Dinasker DKI Jakarta tutup sementara perusahaan "bandel”

Hingga Kamis (16/04), Pemprov DKI Jakarta melakukan sidak perusahaan-perusahaan yang tidak mematuhi aturan PSBB dan menutup sementara operasi perusahaan tersebut hingga PSBB berakhir.
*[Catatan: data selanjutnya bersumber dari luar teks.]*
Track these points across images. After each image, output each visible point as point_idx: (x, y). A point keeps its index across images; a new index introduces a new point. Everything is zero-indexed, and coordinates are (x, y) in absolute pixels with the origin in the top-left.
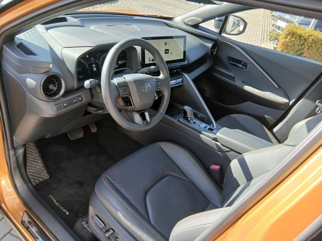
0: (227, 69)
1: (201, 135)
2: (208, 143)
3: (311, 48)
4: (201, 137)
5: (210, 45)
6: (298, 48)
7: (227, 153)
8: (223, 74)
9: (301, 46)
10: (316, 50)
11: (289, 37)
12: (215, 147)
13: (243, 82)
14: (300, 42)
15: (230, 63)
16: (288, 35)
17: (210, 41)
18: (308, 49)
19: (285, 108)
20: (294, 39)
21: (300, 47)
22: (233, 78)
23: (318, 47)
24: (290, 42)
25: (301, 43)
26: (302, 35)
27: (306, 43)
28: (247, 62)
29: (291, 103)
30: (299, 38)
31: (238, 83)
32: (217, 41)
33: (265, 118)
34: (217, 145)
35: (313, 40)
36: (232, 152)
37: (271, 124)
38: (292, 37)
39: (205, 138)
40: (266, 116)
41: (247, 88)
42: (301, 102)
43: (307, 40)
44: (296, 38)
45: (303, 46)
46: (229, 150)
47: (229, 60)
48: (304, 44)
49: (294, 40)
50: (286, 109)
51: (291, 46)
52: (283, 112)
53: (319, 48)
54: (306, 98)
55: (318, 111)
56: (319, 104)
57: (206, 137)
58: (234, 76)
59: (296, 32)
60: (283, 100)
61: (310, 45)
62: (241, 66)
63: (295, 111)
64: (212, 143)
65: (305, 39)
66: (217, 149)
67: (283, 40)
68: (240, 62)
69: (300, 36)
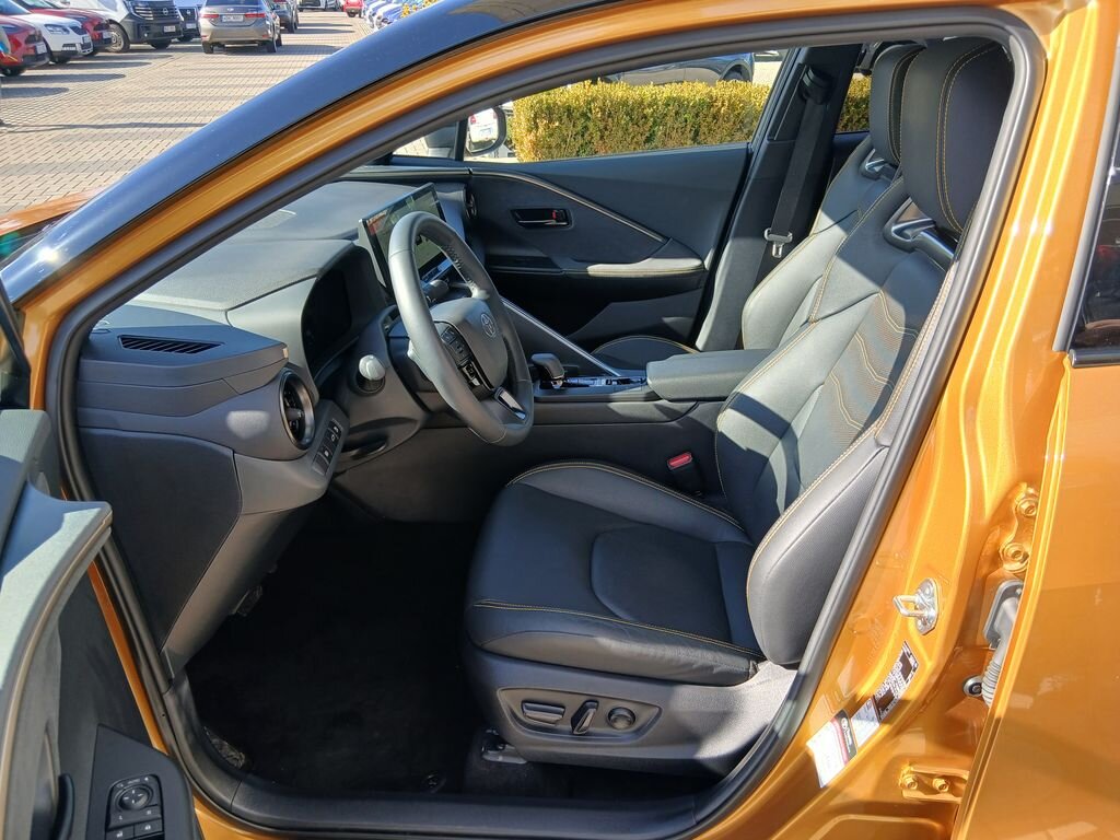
0: (519, 243)
1: (612, 405)
2: (638, 413)
3: (607, 133)
4: (616, 409)
5: (458, 195)
6: (578, 145)
7: (690, 415)
8: (517, 261)
9: (583, 136)
10: (620, 134)
11: (542, 123)
12: (657, 415)
13: (576, 261)
14: (574, 126)
15: (521, 224)
16: (535, 117)
17: (454, 186)
18: (602, 137)
19: (699, 283)
20: (557, 124)
21: (581, 142)
22: (547, 262)
23: (623, 122)
24: (551, 135)
25: (579, 128)
26: (569, 106)
27: (591, 125)
28: (565, 205)
29: (707, 263)
30: (568, 116)
31: (568, 267)
32: (470, 178)
33: (666, 326)
34: (660, 408)
35: (603, 111)
36: (703, 406)
37: (686, 333)
38: (551, 121)
39: (625, 406)
40: (667, 320)
41: (597, 270)
42: (729, 251)
43: (589, 115)
44: (560, 120)
45: (586, 135)
46: (693, 403)
47: (517, 220)
48: (586, 128)
49: (557, 127)
50: (703, 284)
51: (558, 146)
52: (698, 293)
53: (627, 124)
54: (736, 236)
55: (777, 253)
56: (773, 237)
57: (627, 403)
58: (544, 255)
59: (555, 104)
60: (687, 265)
61: (602, 126)
62: (553, 222)
63: (724, 279)
64: (647, 409)
65: (584, 115)
66: (665, 418)
67: (531, 137)
68: (546, 213)
69: (569, 111)
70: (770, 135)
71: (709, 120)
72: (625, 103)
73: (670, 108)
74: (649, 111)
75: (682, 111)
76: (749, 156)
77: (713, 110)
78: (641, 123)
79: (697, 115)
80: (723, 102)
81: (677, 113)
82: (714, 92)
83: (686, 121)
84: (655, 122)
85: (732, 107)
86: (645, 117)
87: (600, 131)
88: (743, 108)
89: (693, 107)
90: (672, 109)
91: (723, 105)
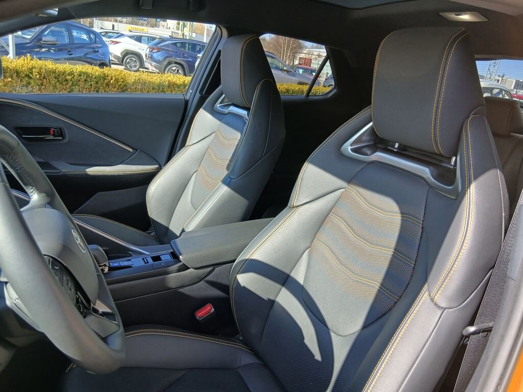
9: (27, 87)
14: (21, 81)
20: (10, 79)
23: (53, 82)
25: (25, 83)
26: (16, 70)
27: (32, 81)
30: (17, 76)
31: (65, 169)
35: (40, 74)
41: (92, 171)
43: (31, 75)
44: (12, 77)
47: (20, 135)
48: (29, 83)
49: (10, 81)
53: (56, 83)
61: (39, 83)
65: (27, 76)
68: (46, 130)
69: (18, 73)
70: (200, 91)
71: (104, 85)
72: (54, 72)
73: (82, 77)
74: (69, 77)
75: (89, 79)
76: (186, 102)
77: (106, 81)
78: (64, 83)
79: (97, 83)
80: (112, 77)
81: (85, 80)
82: (106, 72)
83: (91, 85)
84: (72, 84)
85: (117, 80)
86: (67, 80)
87: (39, 86)
88: (123, 82)
89: (95, 78)
90: (83, 78)
91: (112, 79)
Perusahaan-perusahaan yang dikenai penutupan sementara adalah yang bergerak di sektor yang tidak dikecualikan dalam aturan PSBB.

Mengacu pada Peraturan Menteri Kesehatan Nomor 9 Tahun 2020, pada poin pengecualian pembatasan peliburan, secara umum berlaku bagi kantor atau instansi yang memberi pelayanan terkait, pertahanan dan keamanan, ketertiban umum, kebutuhan pangan, bahan bakar minyak dan gas, pelayanan kesehatan, perekonomian, keuangan, komunikasi, industri, ekspor dan impor, distribusi, logistik dan kebutuhan dasar lainnya.  

Dinas Tenaga Kerja, Transmigrasi dan Energi (Dinaskertrans) DKI Jakarta telah menutup sementara sebanyak 23 perusahaan karena tidak mematuhi aturan PSBB.